The sinking of the "Empress of Ireland", which sank in 14 minutes on the night of May 29, 1914, near Rimouski, killing 1,012, was eclipsed by the disappearance of the Titanic two years earlier in the depths of the ocean. 'Atlantic and by the start of the First World War.
Yet it was here that this maritime tragedy, the largest in Canadian history, occurred. The remains of 600 bodies are still lying at the bottom of the St. Lawrence River, 108 years after the tragedy, making the wreckage of this floating palace an important burial site.
Recall that it was a collision with the Norwegian collier "Storstad", by a thick fog, which opened the hull of the "Empress" like a cane. The “Storstard” indeed had a reinforced structure at the front to navigate in the ice and it was full of coal as it sailed towards Montreal, unlike the liner which returned to Liverpool, England.
In the documentary "To conquer the Empress of Ireland", the maritime historian and wreck hunter Samuel Côté is interested in the aftermath of the shipwreck of the 168-meter liner, in the work of the divers in 1914 which allowed to fish out bodies, letters, gold ingots and a safe, as well as to the research carried out by Quebec adventurers to find the wreckage, 50 years after its disappearance at a depth of 42 meters and 8 km from the side.
We are introduced to some of these divers who, without the help of the wealthy Rimouski businessman Aubert Brillant, would never have been able to reach the site where the Canadian Pacific Steamship Company's transatlantic liner, in service since 1906, abruptly ended his years of service. The ship transported, during its 192 transatlantic crossings between Liverpool and Quebec, hundreds of thousands of European immigrants who came to populate Canada. Travellers, business people and wealthy people have also occupied its cabins.
For Samuel Côté, for whom this is the first documentary, the exercise is intended to be a “duty of memory”. To avoid offering rehash, he waited to have new information in hand. "I'm not a diver, but I dive in archives," he said with a smile on his face.
The most interesting elements relate to the research of 1964. Quebec adventurers from Gatineau and Montreal landed at Pointe-au-Père, today Rimouski, with a boat that was no match for the St. Lawrence River .
“Aubert Brillant controlled hundreds of millions at the time. Without his help, things weren't happening in 1964. Without him and his boat, La Canadienne, the guys would probably have gone home,” said Samuel Côté. In the documentary, he also gives voice to men like Gaston Fillion, Donald Tremblay and Claude Villeneuve, who have found the “Empress”.
“They could have lost their lives there. They have achieved a feat by finding one of the most prestigious wrecks in the world. Of all the ocean liner wrecks built at the beginning of the 20th century, the “Empress” is the best preserved in the world.”
In the documentary, Gaston Fillion and Claude Villeneuve are brought back above the wreckage for the very first time. They are accompanied by Éric Lavoie, the son of 1964 captain Mario Lavoie. Thanks to a robot, they are shown for the very first time in 48 years what is left of the liner. The two former divers are moved and have forgotten nothing of their early twenties.

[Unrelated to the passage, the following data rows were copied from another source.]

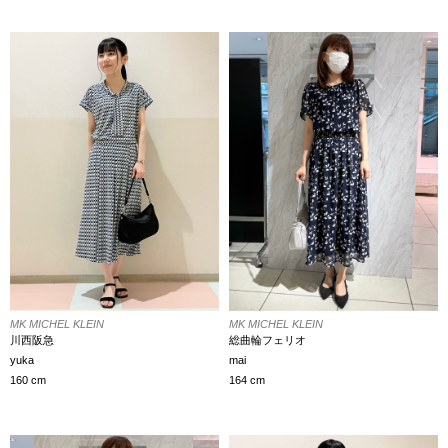
MK MICHEL KLEIN
MK MICHEL KLEIN
川西阪急
総曲輪フェリオ
yuka
mai
160 cm
164 cm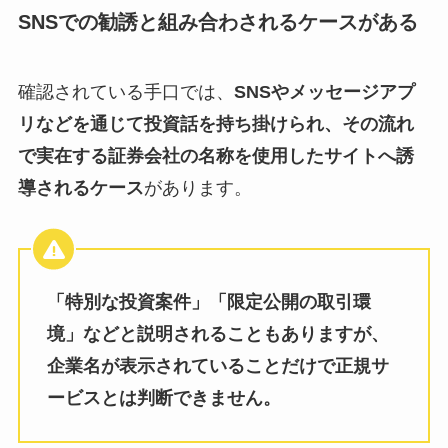
SNSでの勧誘と組み合わされるケースがある
確認されている手口では、
SNSやメッセージアプ
リなどを通じて投資話を持ち掛けられ、その流れ
で実在する証券会社の名称を使用したサイトへ誘
導されるケース
があります。
「特別な投資案件」「限定公開の取引環
境」などと説明されることもありますが、
企業名が表示されていることだけで正規サ
ービスとは判断できません。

A museum has been set up in Rimouski, the Site historique maritime de la Pointe-au-Père, where the many artifacts that have been brought to the surface over the years are kept.
In a second documentary on the "Empress of Ireland", Samuel Côté wants to pay tribute to the five divers who died on the site in recent decades and present the work to recover parts.
Produced by Casadel Films, the documentary “To conquer the Empress of Ireland” will be broadcast this Saturday at 9 p.m. on Historia.